It didn’t look like rain when I left. It’s raining hard just now. My cabbie meant well. But I’m at the wrong corner and there are
three more of em’ to guess at. “Hey, I’m
here.” “Where?” My friend names a landmark that I can’t
see. I call out two or three not
particularly memorable reference points that I can see. “There’s a KFC?” “A KFC?” Can’t see what I see. I try directions. “Is it the North-East corner”, I ask? She explains that she is not great with
plotting North from South.
“OK. I see what you’re talking about. Right.
OK. Heading there now.” Everyone seems to have an umbrella, save
me. Umbrella sales people eye me
incredulously. “Umbrella!” they yell in Chinese. “Umbrella!”” They must think I’m a dope. My friend has popped down the elevator to
meet me. I’m rather wet.
Korean barbecue. Lots of aluminium foil exhaust tubes dropping
down to the tables. Lots of lettuce and
sesame paste sauce on the table. I try
to make sense of the travel I’d done in the time since last saw them. This ‘East Africa trip’ seemed so overwhelming
as we went made our way through those twenty days, but now I can describe it in
two or three minutes.
My friend is reading the
Robert Van Gulik stories about Judge Dee.

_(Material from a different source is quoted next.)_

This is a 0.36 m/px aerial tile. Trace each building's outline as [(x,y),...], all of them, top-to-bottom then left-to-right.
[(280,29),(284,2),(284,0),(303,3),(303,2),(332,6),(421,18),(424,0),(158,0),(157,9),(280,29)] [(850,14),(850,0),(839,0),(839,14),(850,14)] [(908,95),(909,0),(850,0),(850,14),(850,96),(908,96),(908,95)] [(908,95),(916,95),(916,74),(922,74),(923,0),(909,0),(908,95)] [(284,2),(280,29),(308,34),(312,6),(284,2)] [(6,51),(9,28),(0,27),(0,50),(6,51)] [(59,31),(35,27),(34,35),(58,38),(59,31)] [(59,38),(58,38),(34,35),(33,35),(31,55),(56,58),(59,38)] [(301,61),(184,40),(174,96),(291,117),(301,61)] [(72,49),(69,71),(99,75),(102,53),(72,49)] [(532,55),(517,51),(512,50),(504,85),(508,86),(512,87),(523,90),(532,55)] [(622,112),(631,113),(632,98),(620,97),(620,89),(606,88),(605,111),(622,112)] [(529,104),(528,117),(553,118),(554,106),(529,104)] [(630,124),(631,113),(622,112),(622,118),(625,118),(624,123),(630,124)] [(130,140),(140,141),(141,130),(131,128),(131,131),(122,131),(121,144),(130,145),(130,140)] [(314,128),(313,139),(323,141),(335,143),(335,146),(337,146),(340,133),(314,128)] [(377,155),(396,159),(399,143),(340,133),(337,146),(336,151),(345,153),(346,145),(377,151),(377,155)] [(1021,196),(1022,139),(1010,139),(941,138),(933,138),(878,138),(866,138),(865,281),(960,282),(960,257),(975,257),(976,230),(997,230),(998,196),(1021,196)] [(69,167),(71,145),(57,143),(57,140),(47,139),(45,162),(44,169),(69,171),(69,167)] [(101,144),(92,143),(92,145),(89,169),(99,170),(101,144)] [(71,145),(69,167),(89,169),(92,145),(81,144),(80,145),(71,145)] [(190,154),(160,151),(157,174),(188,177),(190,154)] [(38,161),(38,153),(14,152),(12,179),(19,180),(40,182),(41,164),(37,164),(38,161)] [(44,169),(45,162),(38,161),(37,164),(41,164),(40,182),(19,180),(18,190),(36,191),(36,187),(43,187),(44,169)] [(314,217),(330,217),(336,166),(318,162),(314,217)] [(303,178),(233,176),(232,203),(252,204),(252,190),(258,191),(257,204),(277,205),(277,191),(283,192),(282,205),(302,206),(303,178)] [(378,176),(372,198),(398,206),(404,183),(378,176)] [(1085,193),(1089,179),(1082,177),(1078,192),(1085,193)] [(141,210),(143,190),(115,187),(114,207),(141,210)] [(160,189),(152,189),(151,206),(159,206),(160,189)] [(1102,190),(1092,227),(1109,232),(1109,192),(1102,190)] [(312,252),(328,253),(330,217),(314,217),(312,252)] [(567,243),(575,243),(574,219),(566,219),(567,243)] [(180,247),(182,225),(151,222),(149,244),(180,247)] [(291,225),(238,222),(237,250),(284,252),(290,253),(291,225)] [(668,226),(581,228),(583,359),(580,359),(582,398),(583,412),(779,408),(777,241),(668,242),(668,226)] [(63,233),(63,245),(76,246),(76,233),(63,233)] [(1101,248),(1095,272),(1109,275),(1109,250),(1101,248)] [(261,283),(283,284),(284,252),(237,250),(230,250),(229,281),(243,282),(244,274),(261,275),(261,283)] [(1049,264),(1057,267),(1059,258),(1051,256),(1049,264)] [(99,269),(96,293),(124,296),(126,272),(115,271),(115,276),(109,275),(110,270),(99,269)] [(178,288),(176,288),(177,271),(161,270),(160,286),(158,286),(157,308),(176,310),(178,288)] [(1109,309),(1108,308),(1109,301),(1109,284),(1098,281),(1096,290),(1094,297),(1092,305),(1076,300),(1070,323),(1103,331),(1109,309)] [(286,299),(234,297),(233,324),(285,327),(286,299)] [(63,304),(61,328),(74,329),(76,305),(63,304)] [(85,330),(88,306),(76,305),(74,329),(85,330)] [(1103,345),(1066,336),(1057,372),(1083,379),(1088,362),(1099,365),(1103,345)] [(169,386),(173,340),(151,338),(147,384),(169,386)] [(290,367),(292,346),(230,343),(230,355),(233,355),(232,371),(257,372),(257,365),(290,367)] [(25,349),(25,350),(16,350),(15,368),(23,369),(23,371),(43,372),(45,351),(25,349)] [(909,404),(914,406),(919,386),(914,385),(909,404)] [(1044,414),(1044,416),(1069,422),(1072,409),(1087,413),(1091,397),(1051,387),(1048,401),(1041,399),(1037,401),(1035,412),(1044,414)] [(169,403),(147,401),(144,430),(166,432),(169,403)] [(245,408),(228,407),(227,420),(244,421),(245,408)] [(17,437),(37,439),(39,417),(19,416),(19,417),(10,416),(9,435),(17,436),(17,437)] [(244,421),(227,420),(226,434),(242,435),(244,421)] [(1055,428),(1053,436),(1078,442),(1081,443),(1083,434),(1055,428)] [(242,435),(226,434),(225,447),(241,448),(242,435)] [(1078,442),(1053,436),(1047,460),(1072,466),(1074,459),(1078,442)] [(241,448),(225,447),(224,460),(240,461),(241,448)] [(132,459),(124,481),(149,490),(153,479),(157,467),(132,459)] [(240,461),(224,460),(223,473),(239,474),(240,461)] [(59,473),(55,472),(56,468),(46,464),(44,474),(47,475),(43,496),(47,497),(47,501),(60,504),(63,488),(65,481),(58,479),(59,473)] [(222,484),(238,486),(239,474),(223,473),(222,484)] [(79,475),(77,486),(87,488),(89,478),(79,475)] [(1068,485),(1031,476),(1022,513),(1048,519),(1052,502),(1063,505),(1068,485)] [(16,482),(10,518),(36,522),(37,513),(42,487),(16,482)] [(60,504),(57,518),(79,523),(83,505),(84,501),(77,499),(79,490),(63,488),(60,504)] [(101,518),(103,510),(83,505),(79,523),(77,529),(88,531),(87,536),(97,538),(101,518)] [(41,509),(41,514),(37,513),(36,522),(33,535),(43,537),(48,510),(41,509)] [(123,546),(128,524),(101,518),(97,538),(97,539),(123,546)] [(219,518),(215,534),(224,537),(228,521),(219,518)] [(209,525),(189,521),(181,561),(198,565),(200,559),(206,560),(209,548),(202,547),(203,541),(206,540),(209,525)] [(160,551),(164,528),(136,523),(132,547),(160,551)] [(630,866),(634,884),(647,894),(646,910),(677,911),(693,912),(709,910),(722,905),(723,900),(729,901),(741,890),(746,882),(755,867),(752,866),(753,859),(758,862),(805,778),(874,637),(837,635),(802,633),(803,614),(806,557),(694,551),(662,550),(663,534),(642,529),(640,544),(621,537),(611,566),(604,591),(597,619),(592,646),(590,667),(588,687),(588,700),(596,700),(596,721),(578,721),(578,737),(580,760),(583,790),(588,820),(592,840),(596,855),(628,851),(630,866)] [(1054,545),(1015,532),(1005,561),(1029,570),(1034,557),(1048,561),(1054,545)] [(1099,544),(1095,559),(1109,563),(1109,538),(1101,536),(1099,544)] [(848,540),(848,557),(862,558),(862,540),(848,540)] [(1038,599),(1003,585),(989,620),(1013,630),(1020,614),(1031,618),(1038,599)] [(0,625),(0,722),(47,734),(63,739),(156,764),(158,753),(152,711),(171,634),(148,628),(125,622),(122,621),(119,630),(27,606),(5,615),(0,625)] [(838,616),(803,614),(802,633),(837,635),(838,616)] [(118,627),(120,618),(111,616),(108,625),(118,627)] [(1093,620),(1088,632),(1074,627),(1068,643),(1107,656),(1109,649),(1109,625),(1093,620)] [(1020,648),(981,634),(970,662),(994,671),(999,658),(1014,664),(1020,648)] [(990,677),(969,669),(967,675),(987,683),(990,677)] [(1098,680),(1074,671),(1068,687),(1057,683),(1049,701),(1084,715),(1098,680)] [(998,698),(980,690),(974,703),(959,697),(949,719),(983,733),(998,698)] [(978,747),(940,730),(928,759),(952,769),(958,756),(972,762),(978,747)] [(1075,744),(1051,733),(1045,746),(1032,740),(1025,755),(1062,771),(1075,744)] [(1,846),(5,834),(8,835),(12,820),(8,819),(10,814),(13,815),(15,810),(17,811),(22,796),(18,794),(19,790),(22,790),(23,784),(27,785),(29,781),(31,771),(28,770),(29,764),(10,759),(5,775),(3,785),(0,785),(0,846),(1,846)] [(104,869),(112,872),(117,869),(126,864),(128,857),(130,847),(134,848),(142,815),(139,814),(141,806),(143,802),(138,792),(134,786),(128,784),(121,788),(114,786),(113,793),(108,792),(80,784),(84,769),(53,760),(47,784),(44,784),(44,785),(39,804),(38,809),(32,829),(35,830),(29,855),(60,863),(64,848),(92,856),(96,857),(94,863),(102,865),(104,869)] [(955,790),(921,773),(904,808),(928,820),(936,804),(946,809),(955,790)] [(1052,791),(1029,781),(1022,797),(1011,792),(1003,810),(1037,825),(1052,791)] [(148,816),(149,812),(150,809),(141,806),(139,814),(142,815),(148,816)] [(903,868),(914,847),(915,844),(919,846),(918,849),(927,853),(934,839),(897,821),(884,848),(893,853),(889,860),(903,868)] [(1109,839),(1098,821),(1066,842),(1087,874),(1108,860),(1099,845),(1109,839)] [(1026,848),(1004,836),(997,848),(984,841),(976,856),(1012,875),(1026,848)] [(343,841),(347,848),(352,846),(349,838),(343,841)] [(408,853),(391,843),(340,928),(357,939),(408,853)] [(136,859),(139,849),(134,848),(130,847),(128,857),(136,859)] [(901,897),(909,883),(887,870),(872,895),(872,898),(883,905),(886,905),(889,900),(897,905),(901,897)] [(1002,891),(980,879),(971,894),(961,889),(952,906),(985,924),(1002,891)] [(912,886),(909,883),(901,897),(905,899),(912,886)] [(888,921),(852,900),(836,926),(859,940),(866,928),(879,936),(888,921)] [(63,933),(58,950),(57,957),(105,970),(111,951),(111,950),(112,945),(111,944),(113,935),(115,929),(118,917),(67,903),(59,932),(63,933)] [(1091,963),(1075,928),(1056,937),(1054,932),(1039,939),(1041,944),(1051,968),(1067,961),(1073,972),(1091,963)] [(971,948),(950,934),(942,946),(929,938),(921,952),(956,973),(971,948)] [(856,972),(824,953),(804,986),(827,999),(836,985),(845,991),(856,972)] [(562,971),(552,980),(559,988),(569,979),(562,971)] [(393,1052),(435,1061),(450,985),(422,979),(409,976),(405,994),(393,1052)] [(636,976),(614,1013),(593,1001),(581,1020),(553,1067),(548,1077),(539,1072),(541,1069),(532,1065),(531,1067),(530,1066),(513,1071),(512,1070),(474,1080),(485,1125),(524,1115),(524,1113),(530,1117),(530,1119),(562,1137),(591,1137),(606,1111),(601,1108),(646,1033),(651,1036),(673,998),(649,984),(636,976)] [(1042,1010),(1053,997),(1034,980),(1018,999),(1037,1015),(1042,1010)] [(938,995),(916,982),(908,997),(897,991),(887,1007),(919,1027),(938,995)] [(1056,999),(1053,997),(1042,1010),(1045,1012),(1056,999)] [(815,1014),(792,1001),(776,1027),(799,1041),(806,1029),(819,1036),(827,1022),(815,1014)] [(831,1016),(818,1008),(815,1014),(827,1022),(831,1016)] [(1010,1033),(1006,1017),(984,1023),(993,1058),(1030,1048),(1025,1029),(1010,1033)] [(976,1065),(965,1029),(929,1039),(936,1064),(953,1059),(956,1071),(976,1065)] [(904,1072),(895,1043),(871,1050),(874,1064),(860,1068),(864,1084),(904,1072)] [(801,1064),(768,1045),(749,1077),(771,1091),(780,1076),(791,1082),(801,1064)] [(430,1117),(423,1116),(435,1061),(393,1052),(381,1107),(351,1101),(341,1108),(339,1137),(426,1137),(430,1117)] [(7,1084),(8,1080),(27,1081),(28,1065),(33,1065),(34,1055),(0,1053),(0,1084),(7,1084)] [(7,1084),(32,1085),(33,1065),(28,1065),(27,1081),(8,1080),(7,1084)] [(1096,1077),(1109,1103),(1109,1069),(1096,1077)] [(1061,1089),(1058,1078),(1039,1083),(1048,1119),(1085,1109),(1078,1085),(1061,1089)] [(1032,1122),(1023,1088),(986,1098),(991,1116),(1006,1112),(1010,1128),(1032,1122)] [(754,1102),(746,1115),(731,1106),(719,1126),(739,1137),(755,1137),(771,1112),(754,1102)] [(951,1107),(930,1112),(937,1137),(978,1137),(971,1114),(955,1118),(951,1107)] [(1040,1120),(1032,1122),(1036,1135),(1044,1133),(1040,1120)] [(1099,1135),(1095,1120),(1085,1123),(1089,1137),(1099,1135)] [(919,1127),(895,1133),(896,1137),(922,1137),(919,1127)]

It’s been years but I was enraptured with them when I began one and couldn’t
put them down until I’d finished them all.
Van Gulick, as Sinologist, was the Dutch ambassador to Japan, during the period of the
Culture Revolution, when it wasn’t such a great time to be a Western European
diplomat in Beijing. We agree that the
illustrations, pen and ink drawings which he did himself, are half the
fun. I want my bookshelf suddenly. Not the web.
I want the books I read so I can touch them and put them in his hand.